[GIVEN INFORMATION — start]

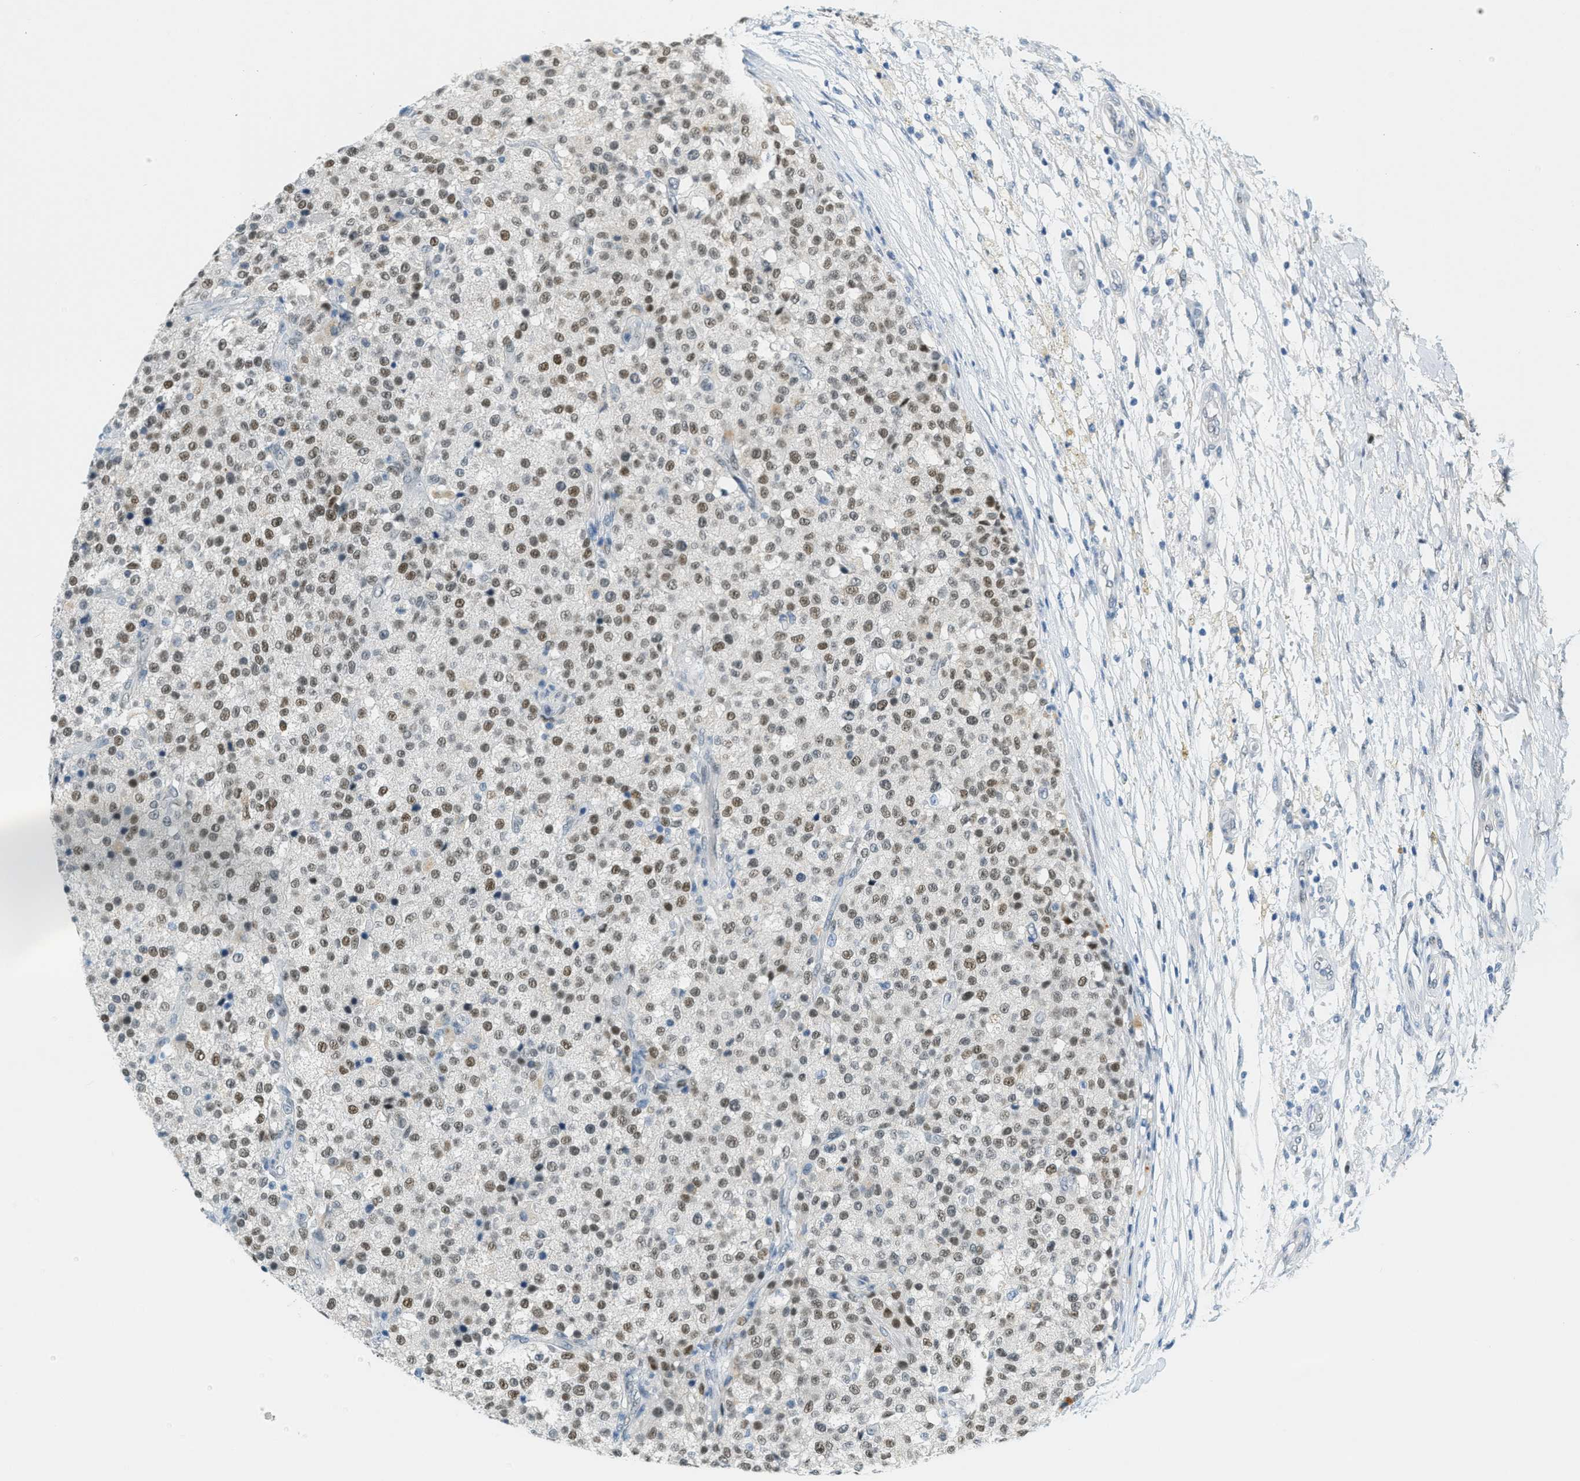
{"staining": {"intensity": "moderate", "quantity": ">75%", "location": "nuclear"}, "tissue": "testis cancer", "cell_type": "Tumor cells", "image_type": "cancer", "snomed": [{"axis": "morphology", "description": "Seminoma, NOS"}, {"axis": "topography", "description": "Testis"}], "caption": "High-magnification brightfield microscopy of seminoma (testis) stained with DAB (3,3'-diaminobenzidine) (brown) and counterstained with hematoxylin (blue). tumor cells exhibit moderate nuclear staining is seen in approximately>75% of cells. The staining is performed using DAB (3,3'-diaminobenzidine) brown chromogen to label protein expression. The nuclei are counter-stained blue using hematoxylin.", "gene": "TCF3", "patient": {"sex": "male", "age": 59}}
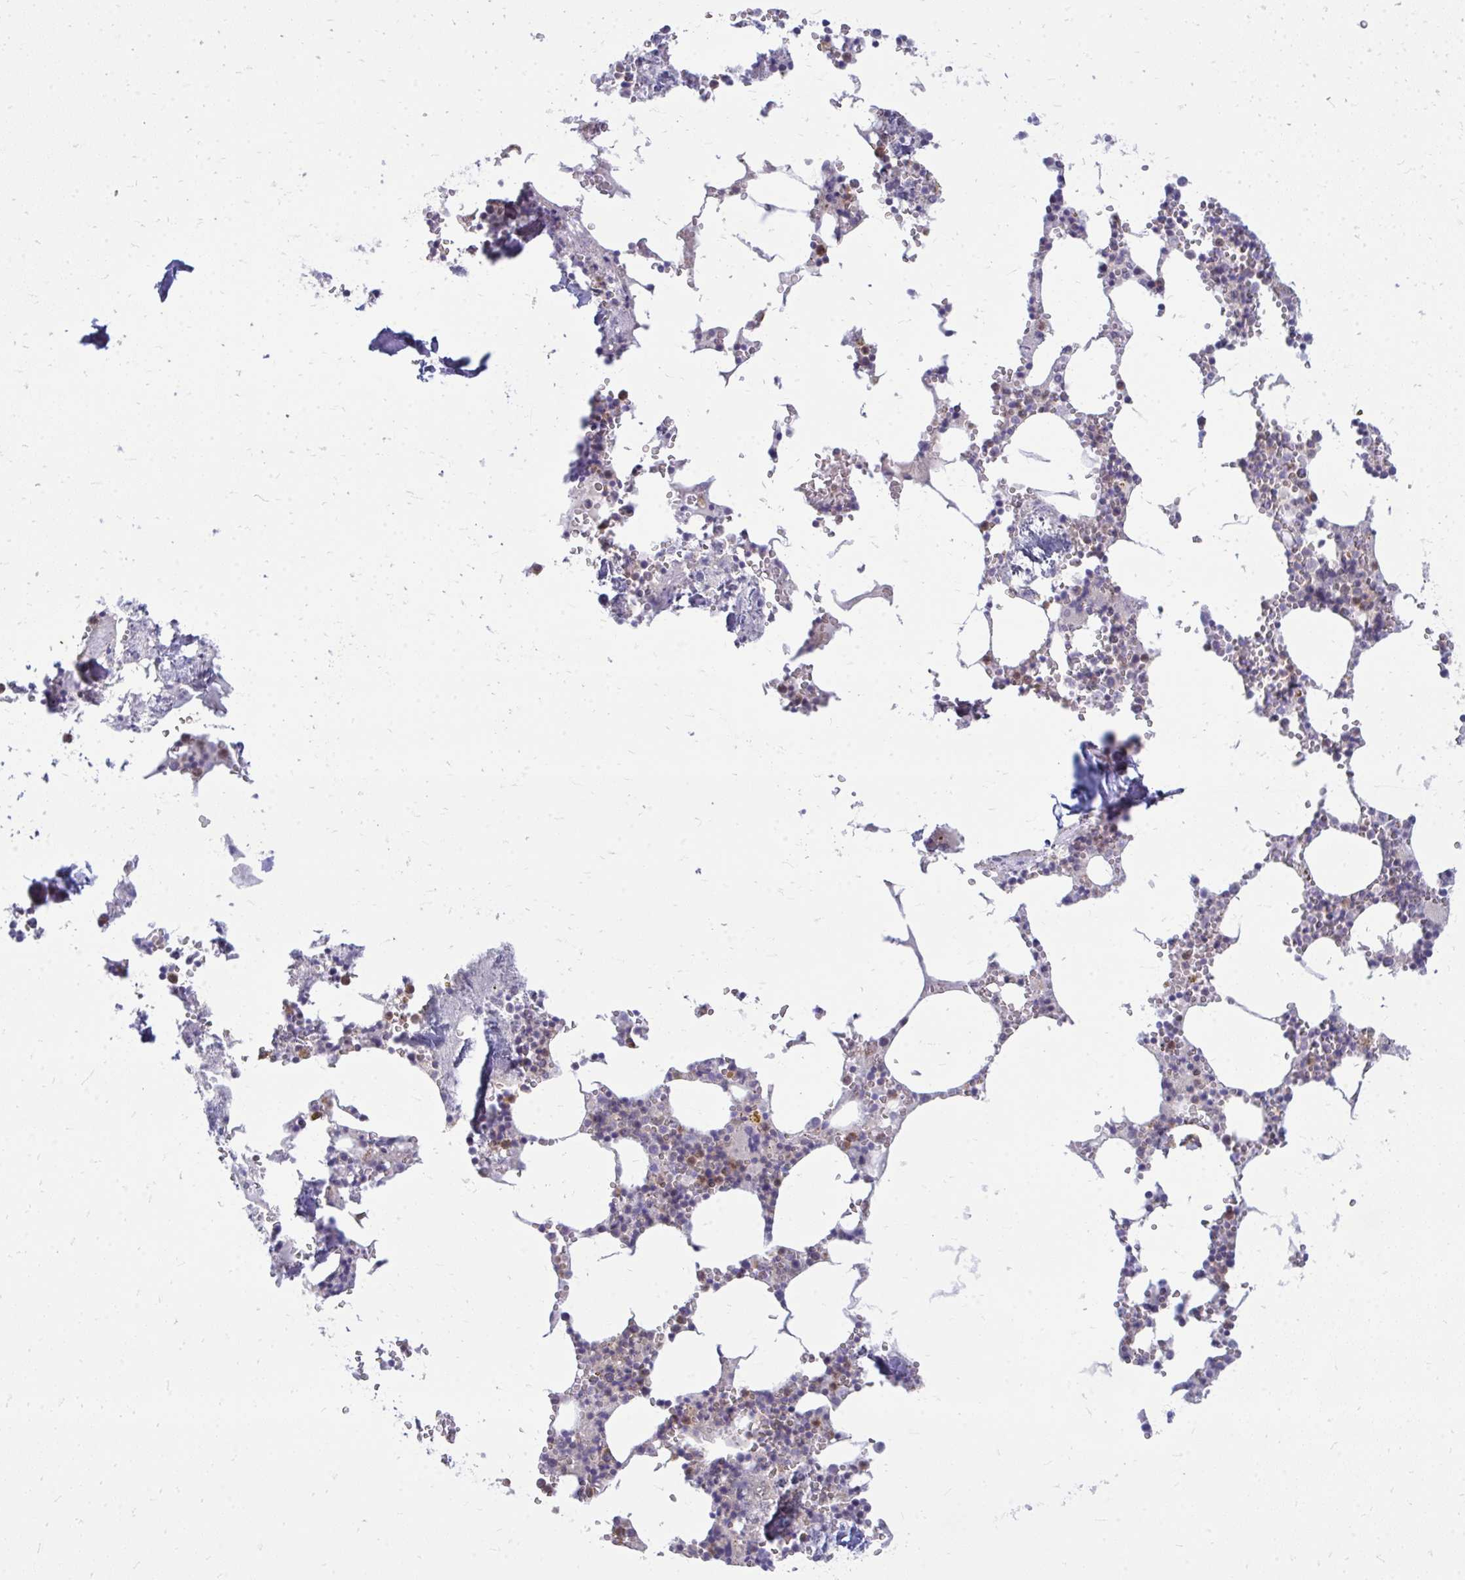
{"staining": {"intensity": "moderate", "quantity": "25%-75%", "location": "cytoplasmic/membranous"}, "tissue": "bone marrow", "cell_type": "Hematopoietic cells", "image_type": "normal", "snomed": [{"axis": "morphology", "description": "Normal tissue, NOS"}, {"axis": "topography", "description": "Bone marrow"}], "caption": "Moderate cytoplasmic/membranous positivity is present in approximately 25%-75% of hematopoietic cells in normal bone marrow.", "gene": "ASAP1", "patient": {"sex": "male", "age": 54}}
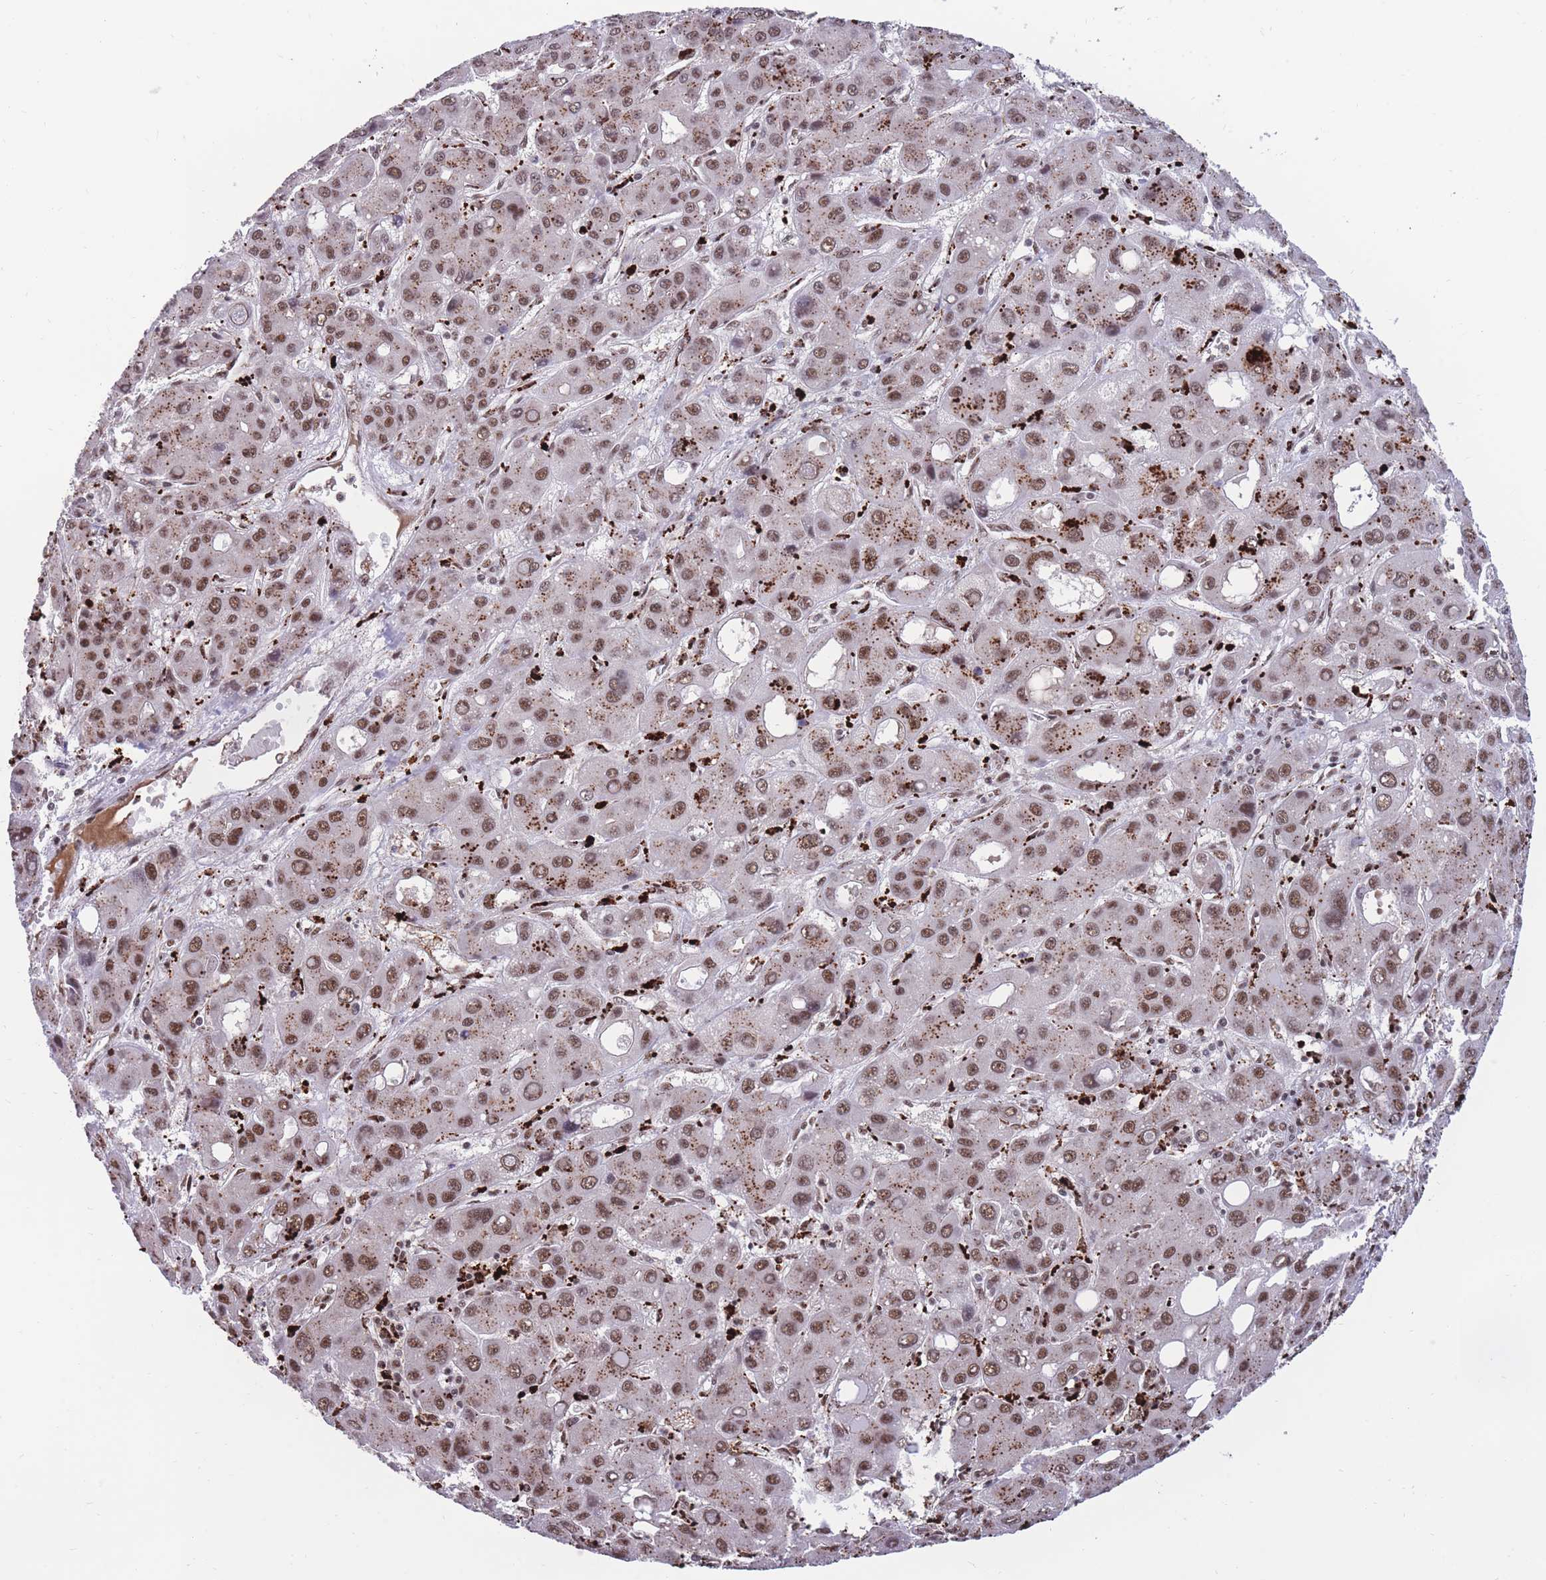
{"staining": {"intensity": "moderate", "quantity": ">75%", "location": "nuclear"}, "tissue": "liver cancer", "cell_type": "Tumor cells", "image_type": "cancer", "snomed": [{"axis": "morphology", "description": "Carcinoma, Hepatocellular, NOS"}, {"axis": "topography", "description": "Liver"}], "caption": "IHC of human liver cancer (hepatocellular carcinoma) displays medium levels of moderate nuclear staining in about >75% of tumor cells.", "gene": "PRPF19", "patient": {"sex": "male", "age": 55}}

[GIVEN INFORMATION — finish]

WHAT YOU WILL DO
Reproduce the full material exactly, excluding the pictures.

ANSWER SECTION
{"staining": {"intensity": "moderate", "quantity": ">75%", "location": "nuclear"}, "tissue": "testis cancer", "cell_type": "Tumor cells", "image_type": "cancer", "snomed": [{"axis": "morphology", "description": "Seminoma, NOS"}, {"axis": "topography", "description": "Testis"}], "caption": "High-magnification brightfield microscopy of seminoma (testis) stained with DAB (3,3'-diaminobenzidine) (brown) and counterstained with hematoxylin (blue). tumor cells exhibit moderate nuclear staining is seen in approximately>75% of cells. The staining is performed using DAB (3,3'-diaminobenzidine) brown chromogen to label protein expression. The nuclei are counter-stained blue using hematoxylin.", "gene": "TCF3", "patient": {"sex": "male", "age": 59}}
{"staining": {"intensity": "moderate", "quantity": "25%-75%", "location": "cytoplasmic/membranous"}, "tissue": "bone marrow", "cell_type": "Hematopoietic cells", "image_type": "normal", "snomed": [{"axis": "morphology", "description": "Normal tissue, NOS"}, {"axis": "topography", "description": "Bone marrow"}], "caption": "Moderate cytoplasmic/membranous positivity is present in approximately 25%-75% of hematopoietic cells in normal bone marrow.", "gene": "ASAP1", "patient": {"sex": "male", "age": 54}}
{"staining": {"intensity": "moderate", "quantity": ">75%", "location": "nuclear"}, "tissue": "liver cancer", "cell_type": "Tumor cells", "image_type": "cancer", "snomed": [{"axis": "morphology", "description": "Carcinoma, Hepatocellular, NOS"}, {"axis": "topography", "description": "Liver"}], "caption": "IHC of human liver cancer (hepatocellular carcinoma) displays medium levels of moderate nuclear staining in about >75% of tumor cells.", "gene": "PRPF19", "patient": {"sex": "male", "age": 55}}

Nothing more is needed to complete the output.